Medical organizations throughout North America understand that our rigorous certification standards prove that ABPS Diplomates are capable of delivering the best patient care possible.

On October 18, 2007, President George W. Bush released Homeland Security Presidential Directive 21 (HSPD-21), calling on our nation, among other initiatives, to “collectively support and facilitate the establishment of a discipline of disaster health”. It is a great testament to the wisdom and foresight of the American Board of Physician Specialties that it immediately set to work and created, within the short span of only one year, an educational blueprint and set of certification examinations, both written and oral, for a new subspecialty of disaster medicine—and it is why I chose to be part this vital initiative and this wonderful organization. This is but one of the many innovative programs initiated by the American Board of Physician Specialties over the years, and why I am proud to support its work on behalf of our nation’s public health.

Art Cooper, MD
Disaster Medicine
When the American Board of Physician Specialties offered to host the American Board of Integrative Medicine, ABPS became a landmark organization working to move medicine into the twenty first century. Certifying physicians who have completed rigorous academic training in Integrative Medicine ensures that the field of Integrative Medicine will continue to develop academically, clinically, and professionally. The leadership of ABPS continues to impress me - they are diligent in constantly innovating to provide certifications for physicians who want to advance their careers and their areas of expertise. I am honored to be a part of this organization.

Ann Marie Chiasson, MD
Integrative Medicine
There are many ways board certification advances a physician career. ABPS Board examination verifies your accuracy, precision, and reflects your mastery of your residency training verifying your expertise. ABPS Board certification demonstrates your level of expertise beyond your practice experience, primary education degrees, and training which are necessary for insurance reimbursement and practice privilege requirements. Attaining your ABPS Board Certification will clarify your purpose, secure your practice growth, and expand into leadership positions. Board certification can serve as an indication of a physician’s commitment to medicine, beyond the minimal standards and competency of training, their measurement to quality of care, and attaining an award for excellence.

Chris Kunis MD
Internal Medicine
When I think historically, advancement in medicine and patient safety and care has been driven by the diversity of people and scientific thought. That’s what I found at the ABPS and more. For over 60 years that is just who we are.

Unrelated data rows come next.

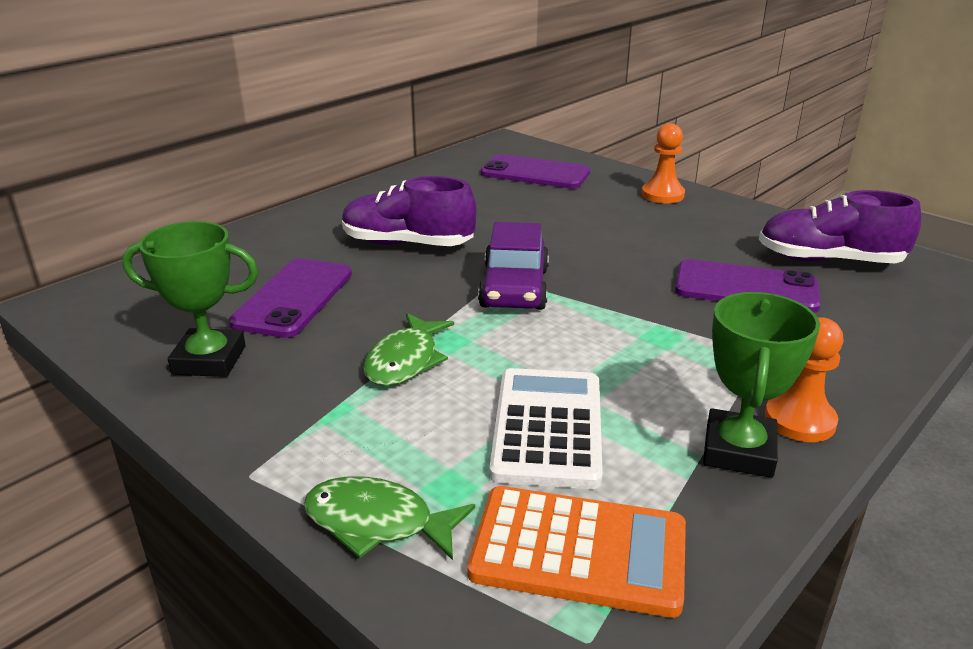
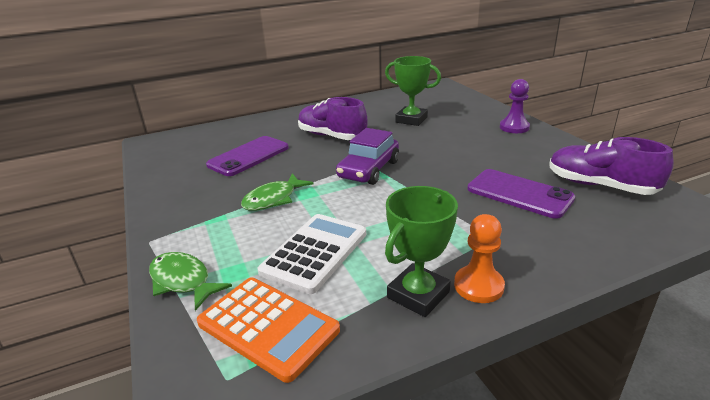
camera: 25 degrees right, 0 degrees up
green trophy [122,221,258,377] -> green trophy moved to [385,56,441,126]
purple phone [480,154,590,189] -> none
orange pawn [641,123,685,203] -> purple pawn [500,79,530,133]

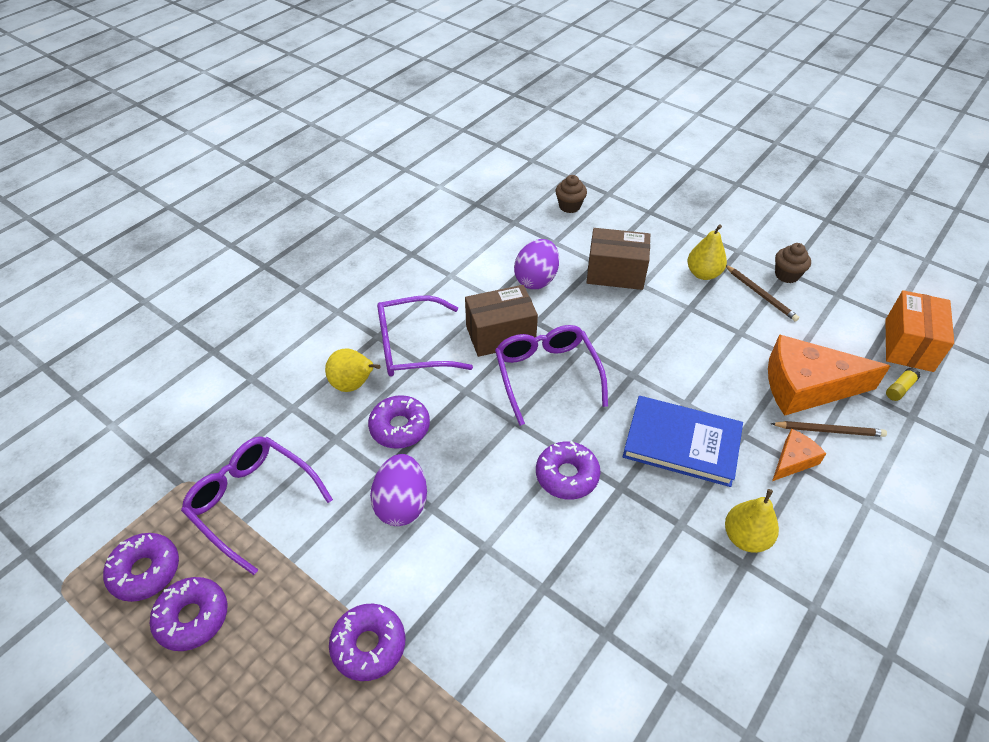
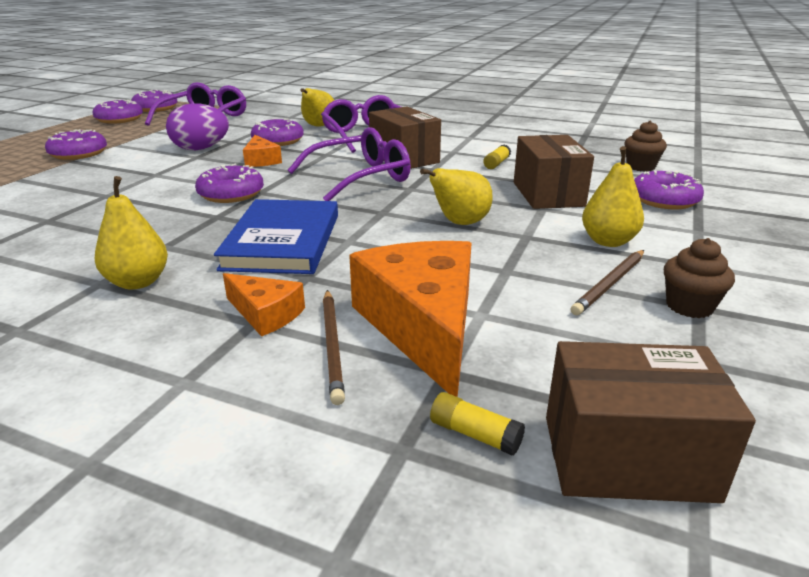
camera: 75 degrees right, 20 degrees down
purple egg [514,239,559,289] -> yellow glue stick [483,145,511,169]
orange box [886,290,954,372] -> brown box [546,341,756,503]
none -> orange cheese [243,135,282,167]
none -> yellow pear [420,168,493,225]
none -> purple donut [634,170,704,209]

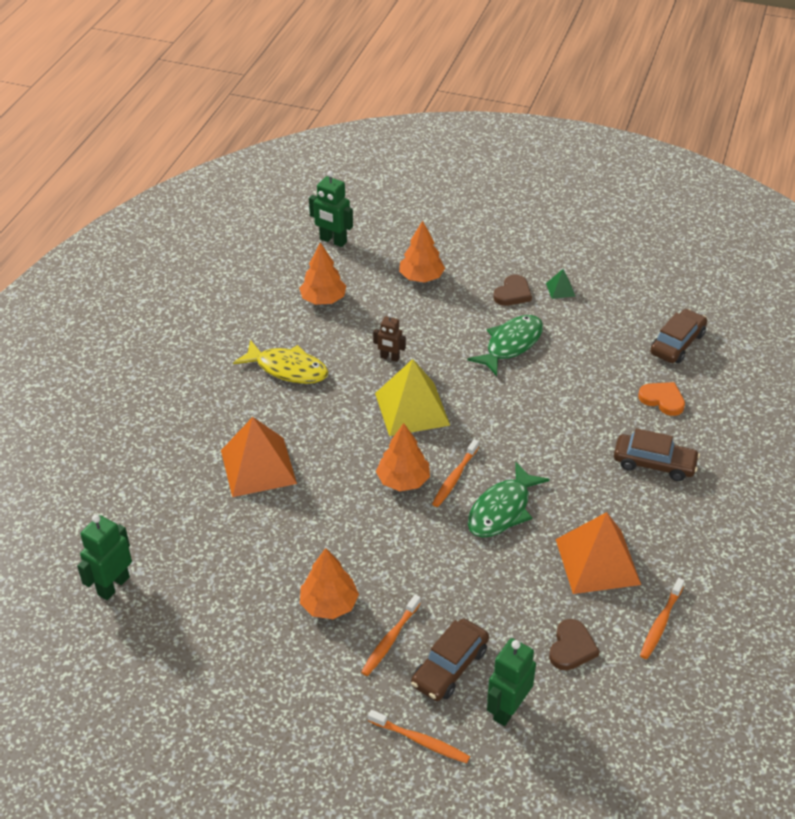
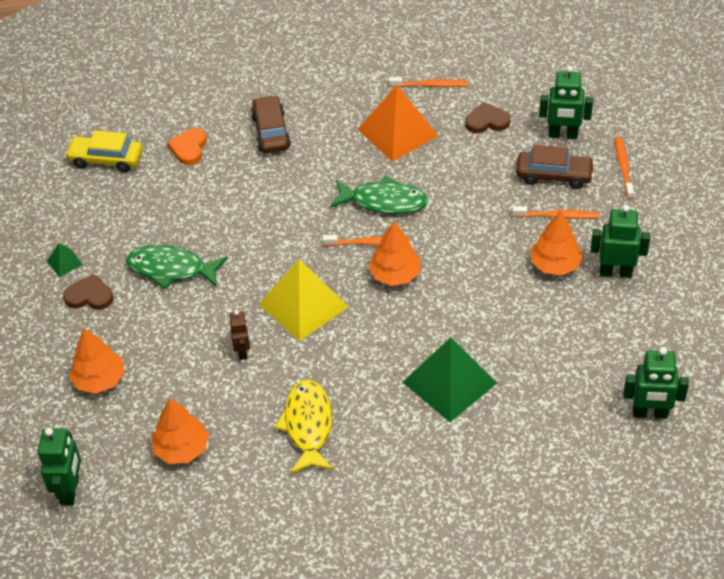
camera: 115 degrees left, 5 degrees up
orange pyramid [221,417,297,497] -> green pyramid [402,337,497,422]
brown car [650,309,707,363] -> yellow car [65,130,143,172]
none -> green robot [591,205,650,278]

I found a physician certifying body that provides a choice and voice to all physicians ensuring that patients are always placed first.

Jerry Allison, MD
Emergency Medicine
When I decided to pursue a full time role as a physician executive it was important to me to obtain additional professional training, education and work experience. Board certification through the ABPS in Administrative Medicine is validation of my efforts and a demonstration of dedication to professional development. We need more physicians to become full time health care executives, knowing there is a board certification option in Administrative Medicine encourages physicians to take the leap from full time clinical practice to healthcare organizational leadership.

Richard Paula, MD
Administrative Medicine
The American Board of Physician Specialties has provided me with the opportunity to demonstrate mastery of internal medicine through board certification. As a hospitalist, board certification is an expected credential, and hospitals recognize the American Board of Physician Specialties (ABPS) as one of the three standard credentialling bodies for Internal Medicine. Additionally, the ABPS has helped me develop leadership skills as a Board member and Committee Chairperson. ABPS has also helped me sharpen critical thinking skills as a test question developer and reviewer. The Allopathic (MD) and Osteopathic (DO) physicians in the ABPS are lifelong learners and frequently pursue multiple board certifications. I enjoy the camaraderie of my peers in ABPS.